Néanmoins les séquelles majeures sont peu fréquentes
et représentées par la sclérose cervicale et plus rarement
par une nécrose thyroïdienne imposant à elle seule une
laryngectomie totale.
• Après chirurgie partielle, les résultats fonctionnels
dépendent de l’importance de la résection chirurgicale.
Après cordectomie, les résultats sont satisfaisants pour
la phonation, excellents pour la déglutition et la respiration.
Pour les autres laryngectomies partielles, la voix obtenue
n’est pas toujours suffisamment claire et intelligible
pour permettre une réinsertion professionnelle lorsque
les exigences vocales sont importantes et ce, malgré une
rééducation orthophonique.
Peuvent persister aussi des
fausses routes alimentaires discrètes mais permanentes surtout aux liquides, sans complication pulmonaire.
Il en résulte un handicap variable mais difficilement
prévisible lors du choix thérapeutique.
• Après laryngectomie totale, les séquelles alimentaires
sont rares car la majeure partie de la muqueuse pharyngée
est conservée.
Les sténoses de l’entonnoir pharyngé
sont de ce fait peu fréquentes.
Le problème respiratoire
est réglé par une trachéostomie définitive.
La principale
séquelle est la mutilation vocale. Une rééducation postopératoire
par voie oesophagienne permet de la compenser
avec des résultats qui sont fonction d’un certain nombre
d’éléments : la motivation du patient, son âge, son
environnement familial et socioculturel, sa nervosité.
L’apparition des prothèses phonatoires a notablement
enrichi les possibilités de réhabilitation vocale ; elles
permettent d’obtenir une voix de très bonne qualité dans
environ 60% des cas avec néanmoins des soins réguliers.

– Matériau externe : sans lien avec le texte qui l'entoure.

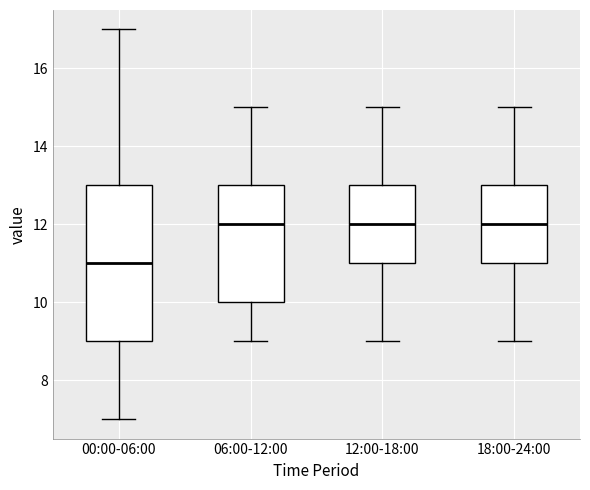

Reading left to right, transcribe this box plot: for each box, give where its median line is, the range the box spans, and where its two whiskers end, as read against the y-axis. The values are not printed on the chart, so give them approximately, as read against the axis.

00:00-06:00: median 11, box 9 to 13, whiskers 7 to 17
06:00-12:00: median 12, box 10 to 13, whiskers 9 to 15
12:00-18:00: median 12, box 11 to 13, whiskers 9 to 15
18:00-24:00: median 12, box 11 to 13, whiskers 9 to 15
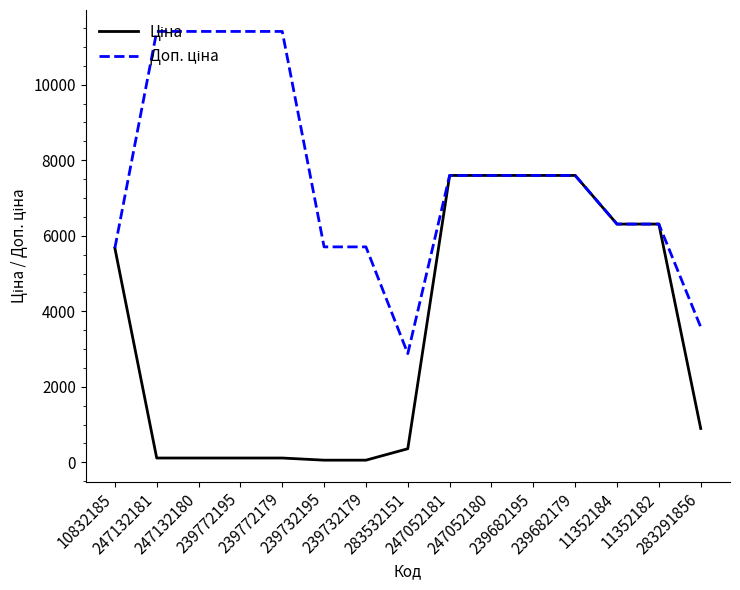

Which category has the highest value across all series?

247132181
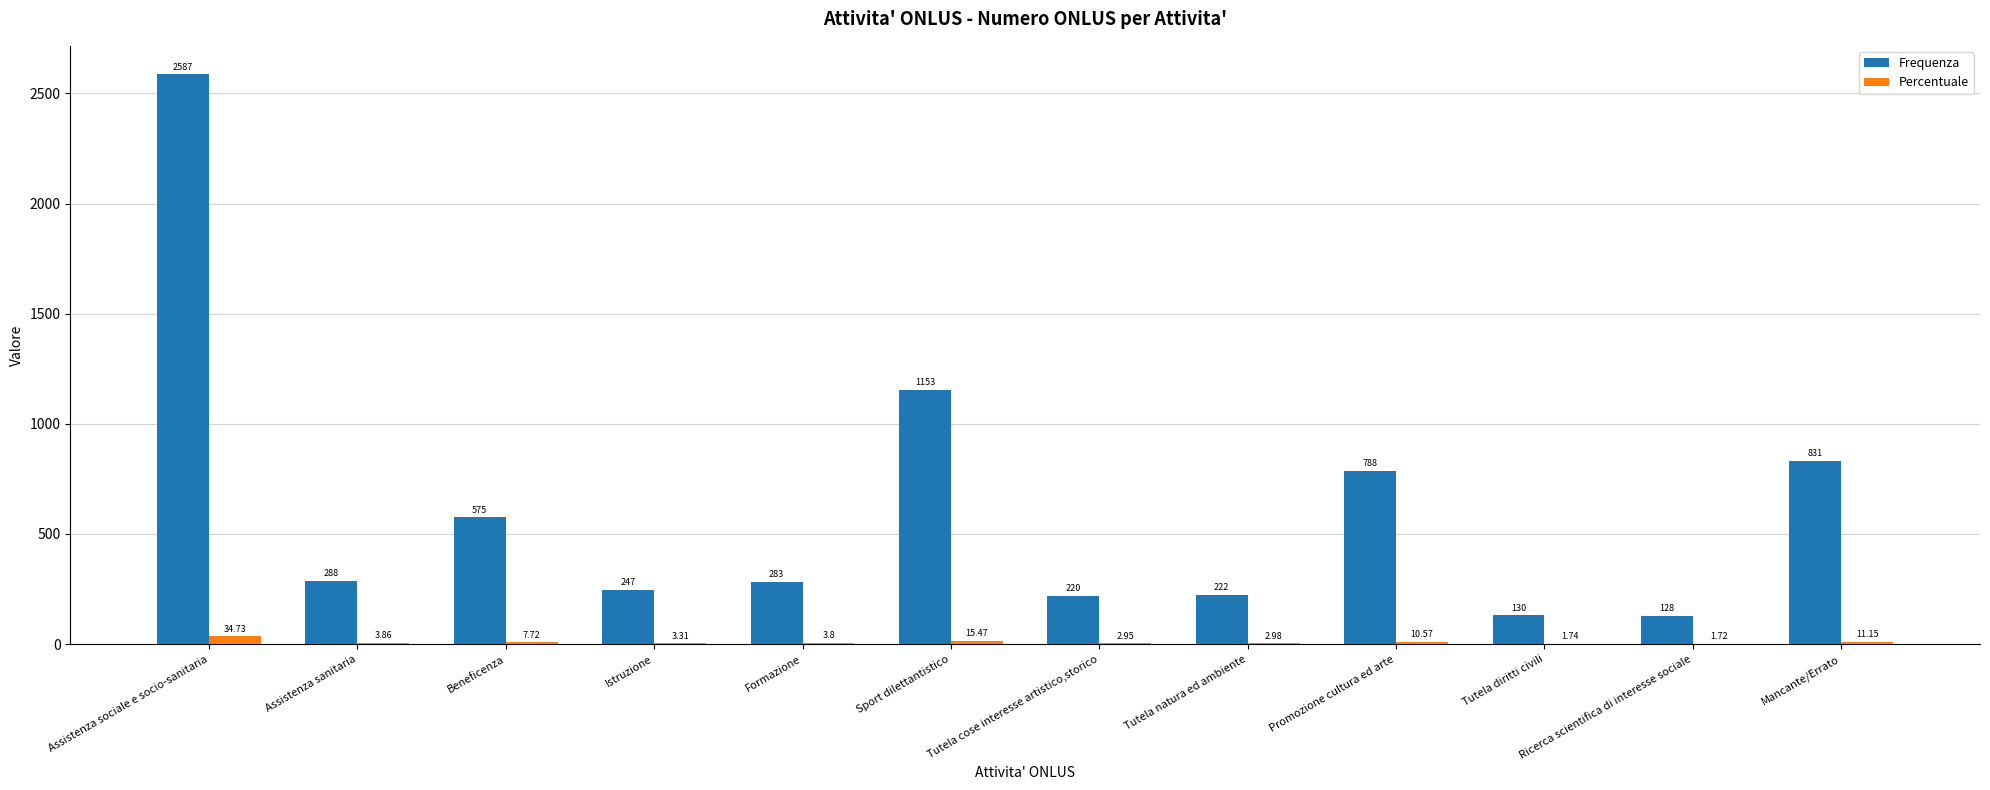

At which label does Percentuale first exceed 3?

Assistenza sociale e socio-sanitaria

• Les séquelles des curages cervicaux sont essentiellement
représentées par les troubles moteurs et sensitifs
de l’épaule et du membre supérieur par section nerveuse
en particulier du nerf spinal.
• Séquelles thyroïdiennes : une hypothyroïdie doit toujours
être recherchée biologiquement après résection
thyroïdienne partielle et (ou) après irradiation et doit
être corrigée.
• Réinsertion des patients laryngectomisés : la laryngectomie
totale bouleverse notablement la vie des
patients, au niveau de leur vie sociale et professionnelle.
Globalement, 25 à 40% des opérés reprennent une
activité professionnelle selon les cas.
• Le pronostic dépend du siège et de l’extension de la
tumeur lors de la prise en charge.
Les cancers de la corde vocale ont la meilleure survie :
de l’ordre de 70% à 5 ans pour l’ensemble des tumeurs
du plan glottique, jusqu’à plus de 90% à 5 ans pour les
cancers très limités des cordes vocales.
Les cancers susglottiques
ont un pourcentage de survie de 50 à 60% à 5 ans.
Les cancers sous-glottiques ont un pronostic plus
sombre : moins de 40 % de survie à 5 ans.